El pasado 3 de abril, en Sueca, un padre mató a su hijo de 11 años. Padre y madre estaban divorciados y había violencia de género confirmada previamente. Al margen de los detalles del caso, que debieran ser revisados por especialistas en Derecho, queremos llamar la atención sobre la frecuente violencia ejercida sobre las hijas e hijos que, a menudo, tiene resultados fatales y que, a nuestro entender, podría reducirse, si no eliminarse, con prácticas legales y judiciales más protectoras.

La violencia de género (VG) es un asunto complejo. Tiene como víctimas directas a las mujeres y a las criaturas y de forma indirecta afecta a la sociedad en su conjunto. Las y los menores sufren violencia directa de dos tipos: a) al ver el maltrato y la violencia contra sus madres y no poder prevenirla ni evitarla y al sentir terror por la posibilidad que perciben de llegar a sufrir también violencia física. Y b) la violencia vicaria que se produce sobre las y los menores, pudiendo llegar a su asesinato, pero cuyo objetivo es producir dolor y daño en las madres de las criaturas. Cualquiera de estas modalidades de violencia puede producir daños irreversibles, físicos y psíquicos.

Desde hace algunos años se vienen ampliando los derechos de la infancia. Se ha modificado la ley contra la violencia de género incorporando a niños y niñas como víctimas directas y en junio del pasado año la LO 8/2021 de protección integral a la infancia y la adolescencia modificó el artículo 544 de la Ley de Enjuiciamiento Criminal estableciendo la suspensión del régimen de visitas «cuando se dicte una orden de protección con medidas de contenido penal y existieran indicios fundados de que los hijos e hijas menores de edad hubieran presenciado, sufrido o convivido» con la violencia de género. Pero, las prácticas sociales e institucionales, y entre ellas, la judicial, no incorporan con la celeridad deseable estos nuevos conceptos y no se dictan medidas de protección suficientes sobre los menores.
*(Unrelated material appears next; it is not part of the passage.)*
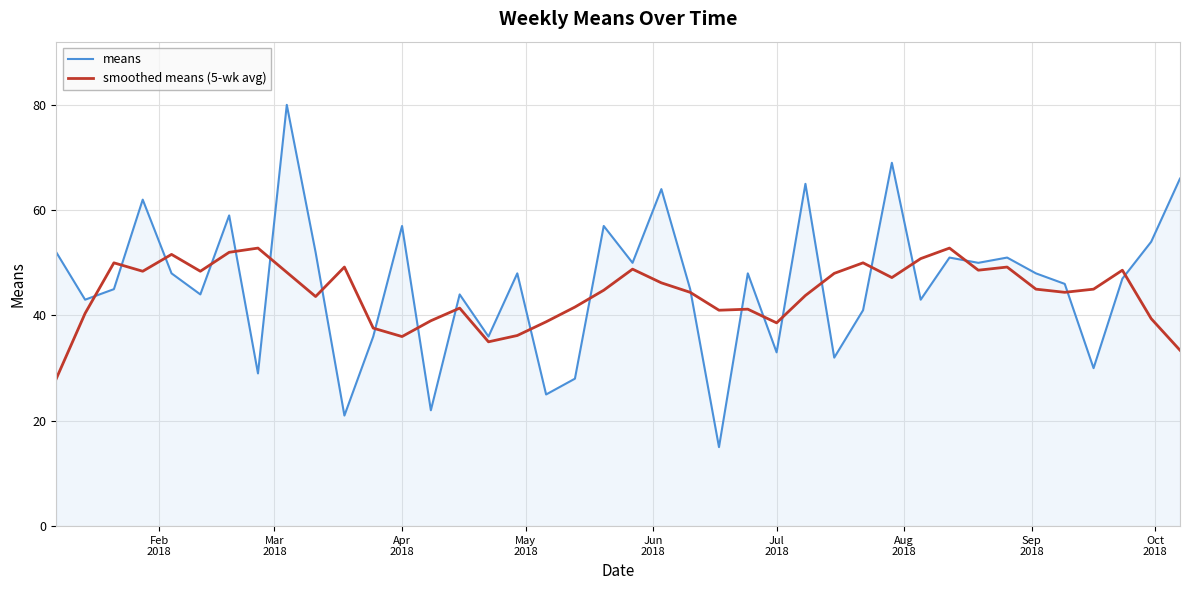

What is the sum of all means values?

1836.0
Decimos que la VG es un fenómeno complejo por la variedad de componentes que interactúan en la misma. Los problemas complejos no se resuelven con soluciones simples ni homogéneas para todas las personas que los padecen. Veamos alguno de ellos. En los juzgados de familia, se presentan los casos de ruptura matrimonial, pero hasta donde sabemos, más del 80% de las mujeres que sufren violencia no la denuncian. Sigan viviendo con el perpetrador o vayan al divorcio, el juzgado no llega a saber que ese 80% de mujeres (y sus criaturas, si las tiene) están sufriendo violencia. Las razones por las cuales muchas mujeres no se arriesgan a expresar la situación de violencia en la que viven es también muy compleja (temor a no ser creídas, a que se les acuse de manipular a las criaturas contra el padre, a que esto incremente la violencia contra ellas y sus criaturas, a predisponer en su contra a la judicatura, etc.). Los rituales judiciales crean un entorno hostil y de inseguridad para quienes acuden con problemas tan íntimos. Por una parte, necesitan explicar cómo son las relaciones familiares y sus enredos y qué consideran mejor para la criatura y, por otra parte, necesitan expresar sus propios miedos y expectativas. Pero no es fácil expresar esto en los juzgados, en los cuales ni se les pregunta. Estos pormenores, simplificados, se registran en un informe psicosocial que, pese a la falta de tiempo y recursos especializados con los que se hace, es tomado como elemento fundamental en el proceso judicial de elaboración de la sentencia. Por todo ello, la tarea judicial no es fácil. Puede haber violencia de género oculta (sin denuncia) y que un mecanismo tan estereotipado como el informe psicosocial no descubre. Más difícil es aún, si -como parece que ha sucedido en el caso de Sueca- se produce un fallo en la coordinación entre juzgados. Por ello, si hay menores, es imprescindible la máxima prudencia, el análisis pormenorizado caso por caso y, sobre todo, y escuchar a las criaturas (y hacerlo en un entorno apropiado), cuyo testimonio sin ser vinculante, puede ser clave para entender lo que sucede en un ámbito como es el de la familia. Es una obligación social colectiva proteger a las y los menores. No dejemos (cada cual y las instituciones) que dañen o limiten su futuro. Es también el nuestro.